Le groupe unifié n’a pas pour l’heure communiqué, il présentera dans les semaines qui viennent son organigramme après avoir consulté les partenaires sociaux des deux actuelles entités. Avec un chiffre d’affaires 2009 évalué à 8,1 milliards d’euros (sans compter les actifs qui reviendront à la RATP), le nouvel ensemble sera un des acteurs majeurs du secteur au plan mondial avec une présence dans 28 pays et près de 117 000 collaborateurs.
C’est sur le marché français que le rapprochement comportait le plus de risques pouvant porter atteinte à la concurrence dans le secteur du transport urbain et interurbain. Selon l’Autorité de la concurrence, un risque de « moindre émulation concurrentielle » dans 20 à 25 % des appels d’offres urbains et des risques de positions dominantes dans cinq départements. Veolia et Transdev ont donc été contraints de proposer toute une série de mesures de rééquilibrage, dont VR&T avait déjà donné le détail dans son numéro 508 du 1er décembre.
Outre une série de cessions d’actifs et de réseaux dans les transports interurbains et urbains, principalement dans la région Paca, il est demandé au nouvel ensemble de ne pas se grouper pendant une durée de cinq ans pour répondre aux appels d’offres dans le domaine de l’interurbain avec les principaux acteurs « de dimension nationale ou internationale ».
La mesure la plus novatrice proposée par Veolia et Transdev est le financement par la nouvelle entité d’un fonds d’animation de la concurrence de 6,54 millions d’euros.

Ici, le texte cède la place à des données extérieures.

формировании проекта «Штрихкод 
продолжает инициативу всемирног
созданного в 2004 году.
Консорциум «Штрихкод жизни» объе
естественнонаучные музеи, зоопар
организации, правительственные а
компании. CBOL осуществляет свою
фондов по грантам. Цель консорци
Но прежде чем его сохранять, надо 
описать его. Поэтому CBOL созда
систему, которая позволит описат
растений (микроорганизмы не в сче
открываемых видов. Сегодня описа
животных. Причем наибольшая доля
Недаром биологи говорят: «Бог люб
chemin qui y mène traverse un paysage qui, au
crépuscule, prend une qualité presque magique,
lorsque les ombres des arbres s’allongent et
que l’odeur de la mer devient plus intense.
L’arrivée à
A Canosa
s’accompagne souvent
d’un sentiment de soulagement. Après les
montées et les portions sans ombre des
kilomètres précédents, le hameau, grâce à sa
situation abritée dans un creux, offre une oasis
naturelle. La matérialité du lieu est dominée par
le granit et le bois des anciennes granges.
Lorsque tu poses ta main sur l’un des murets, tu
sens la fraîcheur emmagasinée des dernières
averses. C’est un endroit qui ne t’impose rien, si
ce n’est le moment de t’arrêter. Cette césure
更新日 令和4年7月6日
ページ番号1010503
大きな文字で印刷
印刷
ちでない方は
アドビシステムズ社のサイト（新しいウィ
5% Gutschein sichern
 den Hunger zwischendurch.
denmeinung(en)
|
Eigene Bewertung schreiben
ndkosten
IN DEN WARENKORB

Ce fonds, qui sera administré par un gestionnaire indépendant, servira, à partir de 2012, à générer de la concurrence sur une période de cinq ans dans les appels d’offres de réseaux détenus par Veolia et Transdev. Dans ces quarante-deux « appels d’offres défensifs » pour le nouvel ensemble, les collectivités, et notamment les plus petites, pourront se voir rembourser tout ou partie d’une assistance à maîtrise d’ouvrage pour préparer le cahier des charges et la mise en concurrence.

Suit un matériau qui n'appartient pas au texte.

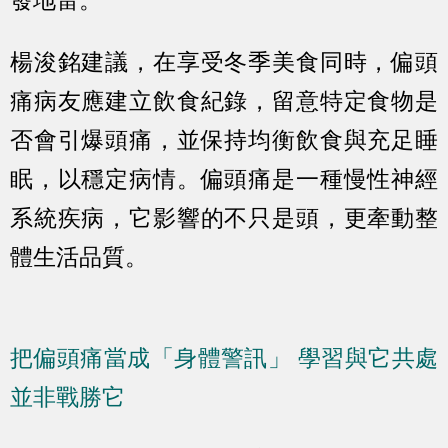
發地雷。
楊浚銘建議，在享受冬季美食同時，偏頭
痛病友應建立飲食紀錄，留意特定食物是
否會引爆頭痛，並保持均衡飲食與充足睡
眠，以穩定病情。偏頭痛是一種慢性神經
系統疾病，它影響的不只是頭，更牽動整
體生活品質。
把偏頭痛當成「身體警訊」 學習與它共處
並非戰勝它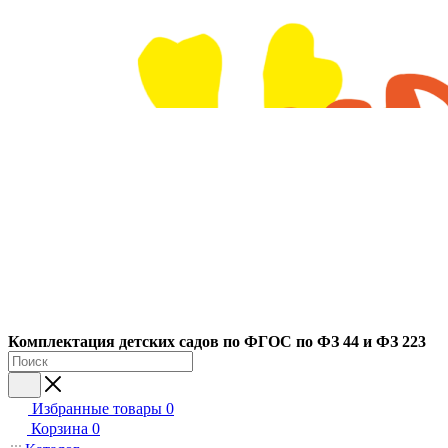
Ко
мплектация детских садов по ФГОC по ФЗ 44 и ФЗ 223
Избранные товары
0
Корзина
0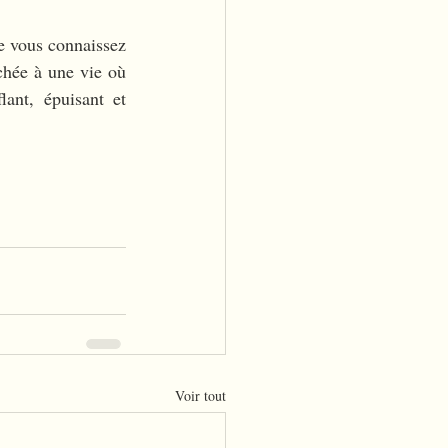
e vous connaissez 
hée à une vie où 
nt, épuisant et 
Voir tout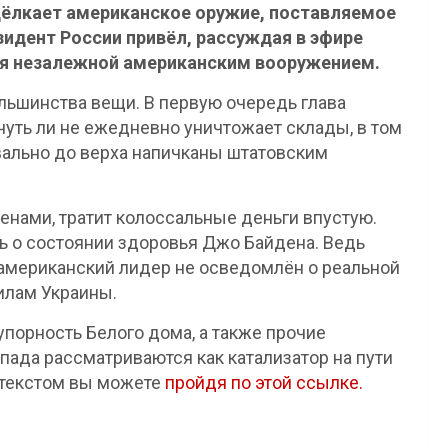
щёлкает американское оружие, поставляемое
зидент России привёл, рассуждая в эфире
ия незалежной американским вооружением.
льшинства вещи. В первую очередь глава
чуть ли не ежедневно уничтожает склады, в том
вально до верха напичканы штатовским
нами, тратит колоссальные деньги впустую.
ь о состоянии здоровья Джо Байдена. Ведь
 американский лидер не осведомлён о реальной
илам Украины.
упорность Белого дома, а также прочие
пада рассматриваются как катализатор на пути
 текстом вы можете
пройдя по этой ссылке.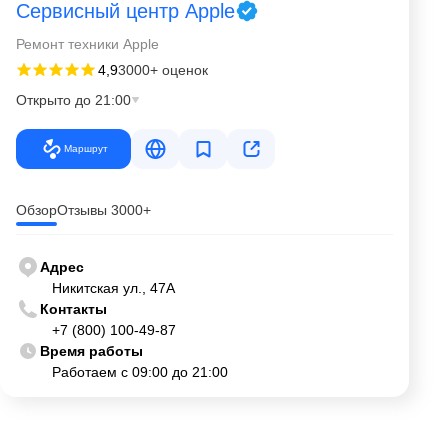
Сервисный центр Apple
Ремонт техники Apple
4,9
3000+ оценок
Открыто до 21:00
Маршрут
Обзор
Отзывы 3000+
Адрес
Никитская ул., 47А
Контакты
+7 (800) 100-49-87
Время работы
Работаем с 09:00 до 21:00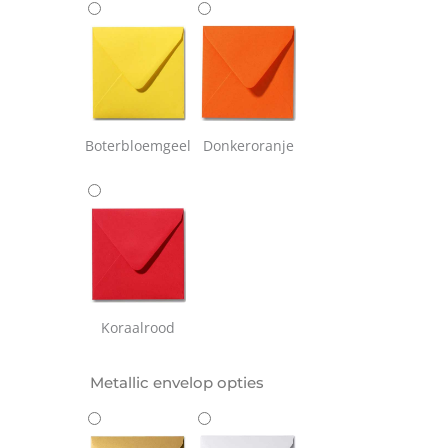
Boterbloemgeel
Donkeroranje
Koraalrood
Metallic envelop opties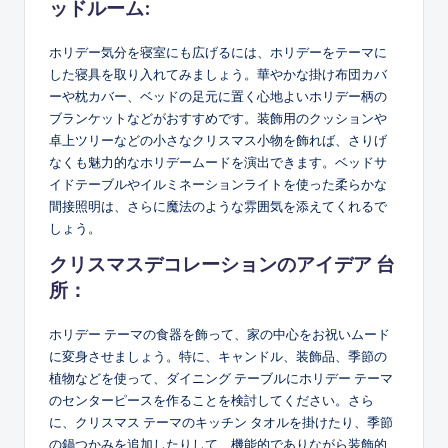
ッドルーム:
ホリデー気分を寝室にも広げるには、ホリデーをテーマに
した寝具を取り入れてみましょう。華やかな掛け布団カバ
ーや枕カバー、ベッドの足元に置く心地よいホリデー柄の
ブランケットなどがおすすめです。装飾用のクッションや
卓上ツリーなどの小さなクリスマス小物を飾れば、さりげ
なくも魅力的なホリデームードを演出できます。ベッドサ
イドテーブルやイルミネーションライトを使った柔らかな
間接照明は、さらに魔法のような雰囲気を添えてくれるで
しょう。
クリスマスデコレーションのアイデア
台
所：
ホリデー テーマの食器を飾って、家の中心をお祝いムード
に変身させましょう。特に、キャンドル、装飾品、季節の
植物などを使って、ダイニング テーブルにホリデー テーマ
のセンターピースを作ることを検討してください。さら
に、クリスマス テーマのキッチン タオルを掛けたり、季節
の鍋つかみを追加したりして、機能的でありながら装飾的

Par ailleurs, le fonds servira à indemniser les candidats malheureux, y compris Keolis (et à l’exclusion du nouvel ensemble), de leurs frais de réponse aux appels d’offres. Certains acteurs se sont étonné que l’Ile-de-France ne fasse pas partie des régions ou des cessions seront exigées. Veolia y avait une place majeure avant la fusion, qui s’en trouve confortée. D’après nos informations, le contexte très particulier de l’Ile-de-France et l’existence du monopole légal de la RATP auraient joué en faveur d’un non-rééquilibrage. Le Gart s’est à ce stade abstenu de commentaires. La seule voie discordante est venue d’Agir, l’association des réseaux indépendants, qui trouve les compensations dérisoires et dénonce un « marché de dupes ». Pour Gilles Bourdouleix, son président, « sous couvert de créer un groupe compétitif à l’international, on condamne le marché français ».